Access to voting is now considered a health issue, according to the country’s largest physician group.

The American Medical Association (AMA) House of Delegates adopted a resolution calling voting a social determinant of health, a term used to describe non-medical factors that affect health and wellbeing. Co-sponsored by the National Medical Association, the resolution also recognizes that gerrymandering limits access to care and leads to worse health outcomes.

The AMA’s move follows the 2020 election, in which Republican campaigns questioned election results, and a redistricting cycle where hyperpartisan districts were proposed in several states.

Recent supreme court decisions have also pushed abortion, climate change, and other health-related policies to the states. Aliya Bhatia, executive director of the civic health organization Vot-ER, said that makes it “even more important that communities vote in local races in their upcoming elections”. But healthcare organizations have long shied away from civic engagement work within their communities.

In the past, the AMA hasn’t focused much policy over voting. In 2010, it advocated for the right to vote for people with mental illness and, in 2021, supported safe, equitable voting conditions. “This is taking it one more step,” said Luis Seija, an internal medicine and pediatrics resident at Mount Sinai in New York who introduced the resolution into the House of Delegates, “and actually coming down to the fundamentals and the principles of it all.”

Another advocate, Jasmin Eatman, who is an MD-PhD student at Emory University in Atlanta and helped draft the resolution, emphasized that voting is consistently associated with better health, across history and dozens of studies. It’s estimated that women’s suffrage decreased child mortality rates by 8-15% while the Voting Rights Act reduced economic inequality and increased health spending.

One recent study found that an increase in voter restriction barriers was correlated with a 25% higher probability of not having health insurance. In another, researchers linked a higher voter turnout rate with significantly reduced risk of cancer death. And finally, after following adolescents for 14 years, voting was found to be associated with improved mental health, as well as greater socioeconomic status. “Voting can influence many different health outcomes,” Eatman said, “whether it be through access to resources in one’s community, whether it be through insurance.” The sickest patients are the least likely to vote but most in need of good health policy.

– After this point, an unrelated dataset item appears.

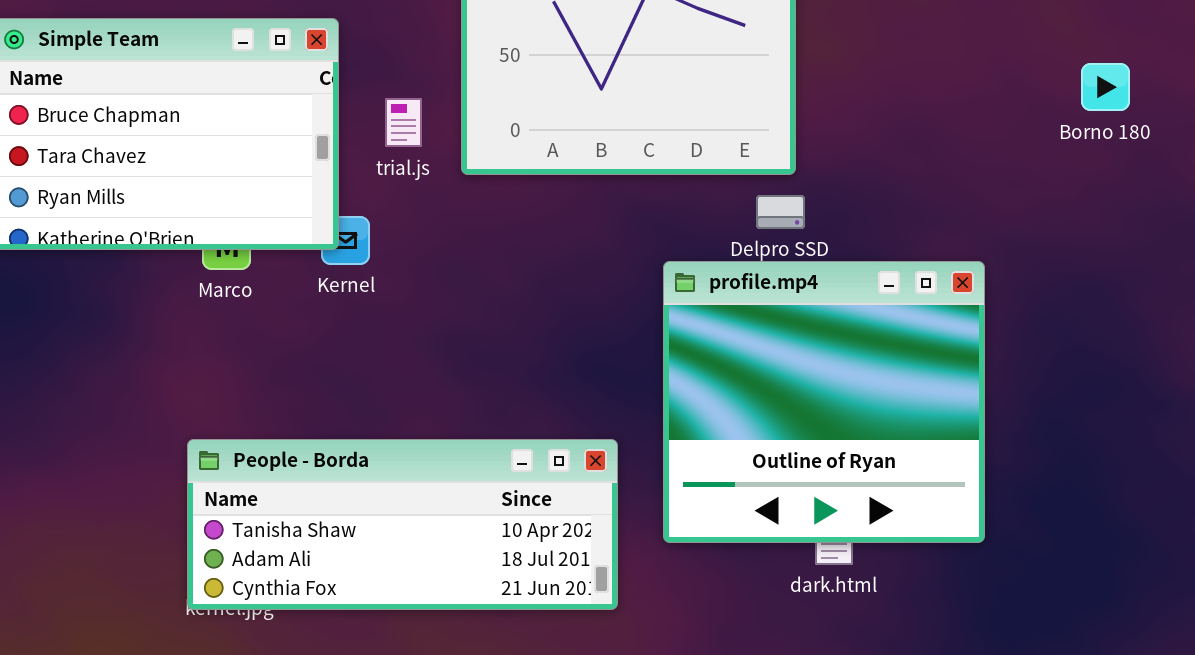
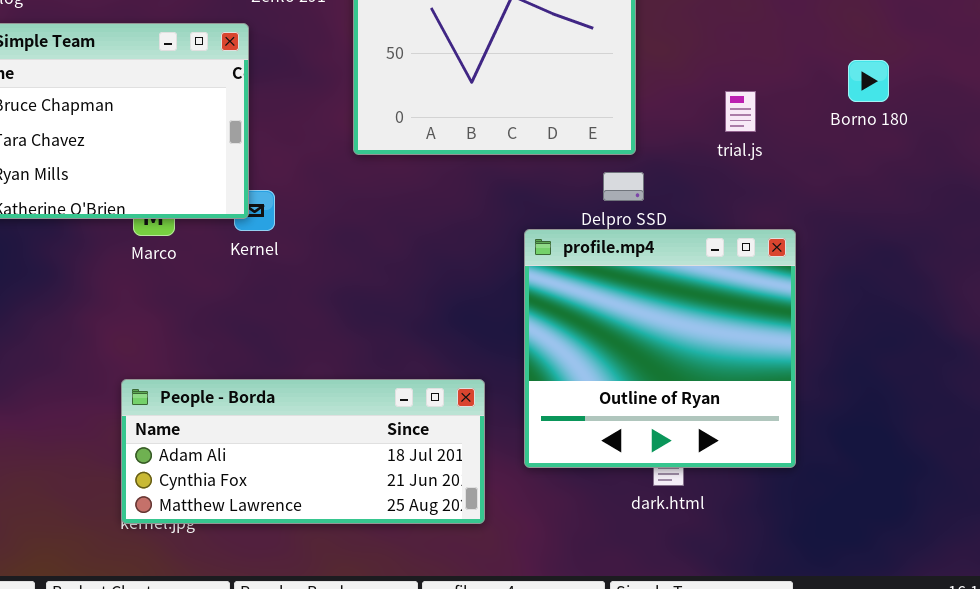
Borno 180: [1081,63,1130,111] -> [848,60,889,102], moved
trial.js: [385,98,422,147] -> [725,91,756,132], moved
People - Borda: [187,439,618,610] -> [121,379,485,524], scrolled down 1 row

Bhatia thinks that healthcare workers are uniquely positioned to restore fractured trust in democracy because they’re considered some of the most honest and ethical professionals in America. “Your doctor, your nurse, your social worker has a different type of voice than somebody you would run into every ten years at a DMV,” she said, the agency where voter registration often takes place. The law, Bhatia notes, allows nonpartisan voter registration wherever public funding, such as Medicare and Medicaid, is provided.

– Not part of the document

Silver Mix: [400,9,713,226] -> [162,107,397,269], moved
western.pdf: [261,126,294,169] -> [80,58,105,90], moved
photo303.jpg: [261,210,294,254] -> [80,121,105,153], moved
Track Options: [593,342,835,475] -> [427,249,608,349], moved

Despite its declaration of voting as a social determinant of health, the AMA isn’t sure how the new resolution will be put into action. The association’s media and editorial director, Josh Zembik, said the actual steps have yet to be determined.

But Seija and Bhatia have some ideas. For one, they both believe the AMA should partner with civic health organizations already engaging the community and encouraging patients to vote. This August, for instance, Vot-ER is hosting Civic Health Month. Hospitals across the country take part in a Healthy Democracy Campaign, with teams of healthcare workers competing to register as many patients to vote as possible.

Beyond supporting community-based organizations, Seija believes that the AMA should also be speaking out against systems of power and oppression in order to protect voting rights.

Bhatia, however, is more hesitant about institutional messaging. “There’s historical incidents of mistrust,” she said, “where Black and Brown communities in America have very real reasons to be concerned about what ‘Health’ tells them to do.” Instead the message around voting might be better delivered by patients’ healthcare providers, who are more familiar and personable.

“In our work, we would not recommend that the AMA be the messenger to patients directly,” Bhatia said. “That would probably not be an effective use of their time and energy.”

With the 2022 midterms fast approaching, Seija is concerned “that we will continue to politicize Blackness, that we’ll continue to politicize people of color and the communities we serve, that we’ll never actually say that voting is a right.”